- _Required work_: Copy all of the rows below with no changes.

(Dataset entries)
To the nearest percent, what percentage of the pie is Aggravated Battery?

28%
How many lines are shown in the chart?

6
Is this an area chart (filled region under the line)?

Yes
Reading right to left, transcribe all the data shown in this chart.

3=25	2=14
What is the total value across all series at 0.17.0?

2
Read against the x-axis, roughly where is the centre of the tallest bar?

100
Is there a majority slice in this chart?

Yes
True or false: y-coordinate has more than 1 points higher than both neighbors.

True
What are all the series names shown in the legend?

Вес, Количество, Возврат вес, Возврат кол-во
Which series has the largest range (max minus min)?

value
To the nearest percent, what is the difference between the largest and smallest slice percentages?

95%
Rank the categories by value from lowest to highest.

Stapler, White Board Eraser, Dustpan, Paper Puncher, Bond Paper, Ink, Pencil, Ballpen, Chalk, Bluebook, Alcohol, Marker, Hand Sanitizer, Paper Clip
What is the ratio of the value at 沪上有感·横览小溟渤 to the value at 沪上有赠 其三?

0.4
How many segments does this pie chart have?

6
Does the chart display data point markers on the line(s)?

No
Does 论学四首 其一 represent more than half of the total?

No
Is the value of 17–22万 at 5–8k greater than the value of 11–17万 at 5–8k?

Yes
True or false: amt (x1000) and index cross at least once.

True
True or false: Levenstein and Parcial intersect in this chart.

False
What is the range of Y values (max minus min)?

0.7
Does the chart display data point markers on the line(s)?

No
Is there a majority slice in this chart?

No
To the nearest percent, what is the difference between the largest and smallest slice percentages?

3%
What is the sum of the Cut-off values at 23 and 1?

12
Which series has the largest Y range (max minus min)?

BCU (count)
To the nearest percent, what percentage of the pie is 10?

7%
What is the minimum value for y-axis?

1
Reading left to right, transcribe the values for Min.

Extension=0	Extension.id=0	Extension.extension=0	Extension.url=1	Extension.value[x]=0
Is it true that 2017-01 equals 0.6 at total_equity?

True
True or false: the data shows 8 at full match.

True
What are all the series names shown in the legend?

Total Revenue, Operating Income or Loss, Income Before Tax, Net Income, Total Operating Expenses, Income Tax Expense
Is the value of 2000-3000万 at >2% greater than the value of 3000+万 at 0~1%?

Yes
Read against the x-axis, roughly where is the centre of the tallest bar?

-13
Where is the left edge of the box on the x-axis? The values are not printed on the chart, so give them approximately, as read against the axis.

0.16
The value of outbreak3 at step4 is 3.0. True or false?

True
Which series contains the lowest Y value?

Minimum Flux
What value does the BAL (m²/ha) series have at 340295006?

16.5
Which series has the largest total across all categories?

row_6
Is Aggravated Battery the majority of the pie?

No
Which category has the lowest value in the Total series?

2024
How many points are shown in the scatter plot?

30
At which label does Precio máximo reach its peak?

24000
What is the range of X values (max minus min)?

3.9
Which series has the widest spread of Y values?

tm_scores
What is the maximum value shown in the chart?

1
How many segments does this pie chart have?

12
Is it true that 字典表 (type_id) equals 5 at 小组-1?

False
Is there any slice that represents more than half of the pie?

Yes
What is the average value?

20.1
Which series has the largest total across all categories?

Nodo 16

- _Task output_:
To the nearest percent, what percentage of the pie is Aggravated Battery?

28%
How many lines are shown in the chart?

6
Is this an area chart (filled region under the line)?

Yes
Reading right to left, transcribe all the data shown in this chart.

3=25	2=14
What is the total value across all series at 0.17.0?

2
Read against the x-axis, roughly where is the centre of the tallest bar?

100
Is there a majority slice in this chart?

Yes
True or false: y-coordinate has more than 1 points higher than both neighbors.

True
What are all the series names shown in the legend?

Вес, Количество, Возврат вес, Возврат кол-во
Which series has the largest range (max minus min)?

value
To the nearest percent, what is the difference between the largest and smallest slice percentages?

95%
Rank the categories by value from lowest to highest.

Stapler, White Board Eraser, Dustpan, Paper Puncher, Bond Paper, Ink, Pencil, Ballpen, Chalk, Bluebook, Alcohol, Marker, Hand Sanitizer, Paper Clip
What is the ratio of the value at 沪上有感·横览小溟渤 to the value at 沪上有赠 其三?

0.4
How many segments does this pie chart have?

6
Does the chart display data point markers on the line(s)?

No
Does 论学四首 其一 represent more than half of the total?

No
Is the value of 17–22万 at 5–8k greater than the value of 11–17万 at 5–8k?

Yes
True or false: amt (x1000) and index cross at least once.

True
True or false: Levenstein and Parcial intersect in this chart.

False
What is the range of Y values (max minus min)?

0.7
Does the chart display data point markers on the line(s)?

No
Is there a majority slice in this chart?

No
To the nearest percent, what is the difference between the largest and smallest slice percentages?

3%
What is the sum of the Cut-off values at 23 and 1?

12
Which series has the largest Y range (max minus min)?

BCU (count)
To the nearest percent, what percentage of the pie is 10?

7%
What is the minimum value for y-axis?

1
Reading left to right, transcribe the values for Min.

Extension=0	Extension.id=0	Extension.extension=0	Extension.url=1	Extension.value[x]=0
Is it true that 2017-01 equals 0.6 at total_equity?

True
True or false: the data shows 8 at full match.

True
What are all the series names shown in the legend?

Total Revenue, Operating Income or Loss, Income Before Tax, Net Income, Total Operating Expenses, Income Tax Expense
Is the value of 2000-3000万 at >2% greater than the value of 3000+万 at 0~1%?

Yes
Read against the x-axis, roughly where is the centre of the tallest bar?

-13
Where is the left edge of the box on the x-axis? The values are not printed on the chart, so give them approximately, as read against the axis.

0.16
The value of outbreak3 at step4 is 3.0. True or false?

True
Which series contains the lowest Y value?

Minimum Flux
What value does the BAL (m²/ha) series have at 340295006?

16.5
Which series has the largest total across all categories?

row_6
Is Aggravated Battery the majority of the pie?

No
Which category has the lowest value in the Total series?

2024
How many points are shown in the scatter plot?

30
At which label does Precio máximo reach its peak?

24000
What is the range of X values (max minus min)?

3.9
Which series has the widest spread of Y values?

tm_scores
What is the maximum value shown in the chart?

1
How many segments does this pie chart have?

12
Is it true that 字典表 (type_id) equals 5 at 小组-1?

False
Is there any slice that represents more than half of the pie?

Yes
What is the average value?

20.1
Which series has the largest total across all categories?

Nodo 16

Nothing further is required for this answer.